▸ **Отрывок**:
После смерти князя Олега Вещего править Русью стал сын Рюрика – Игорь. Из «Повести временных лет» видно, что родился он в канун смерти отца, который оставил его младенцем, значит, согласно летописи, около 878 года. При этом распространенная версия, что после Рюрика князем считался Игорь, а Олег был всего лишь регентом, должна быть отвергнута. Напротив, князь Олег, отправившись в поход на Царьград (современный Стамбул), оставил его на время войны с ромеями как своего наместника править в Киеве. В 903 году, когда Игорю было 25 лет, Олег женил его на 13-летней Ольге. Ввиду точно известной даты рождения их сына Святослава в 942 году, когда Игорю было 64, а Ольге 52 года, под вопрос ставится корректность летописных сведений о датах их рождения и брака.
Среди попыток распутать хронологические парадоксы присутствуют и радикальные гипотезы: о том, например, что сын Рюрика и отец Святослава – это не одно и то же лицо. Так, Г. В. Вернадский писал:
«Согласно летописям, сын Рюрика был тем самым Игорем, ставшим киевским князем после смерти Олега и правившим с 912 по 945 год. Однако вряд ли допустима идентификация двух этих Игорей. В таком случае Игорю Киевскому было бы больше 70 лет ко времени смерти (родился не позднее 873 г., умер в 945 г.). Между тем в летописях нет указаний на то, что князь Игорь был так стар… К тому же его сын Святослав родился в 942 году. Ввиду этих соображений мы можем предположить, что между Рюриком Новгородским и Игорем Киевским было, по меньшей мере, одно промежуточное поколение, а возможно, и два».

▸ **Исходные данные**:
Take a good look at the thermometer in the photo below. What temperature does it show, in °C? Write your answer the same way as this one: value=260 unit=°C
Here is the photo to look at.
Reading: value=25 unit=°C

▸ **Задачи для решения**:
a. В каком году, согласно отрывку, Олег женил Игоря на Ольге?
b. Перепечатайте из отрывка фрагмент, начиная с «После смерти князя» и заканчивая «рождения и брака.».

▸ **Ответы к заданиям**:
a. В 903 году.

b.
После смерти князя Олега Вещего править Русью стал сын Рюрика – Игорь. Из «Повести временных лет» видно, что родился он в канун смерти отца, который оставил его младенцем, значит, согласно летописи, около 878 года. При этом распространенная версия, что после Рюрика князем считался Игорь, а Олег был всего лишь регентом, должна быть отвергнута. Напротив, князь Олег, отправившись в поход на Царьград (современный Стамбул), оставил его на время войны с ромеями как своего наместника править в Киеве. В 903 году, когда Игорю было 25 лет, Олег женил его на 13-летней Ольге. Ввиду точно известной даты рождения их сына Святослава в 942 году, когда Игорю было 64, а Ольге 52 года, под вопрос ставится корректность летописных сведений о датах их рождения и брака.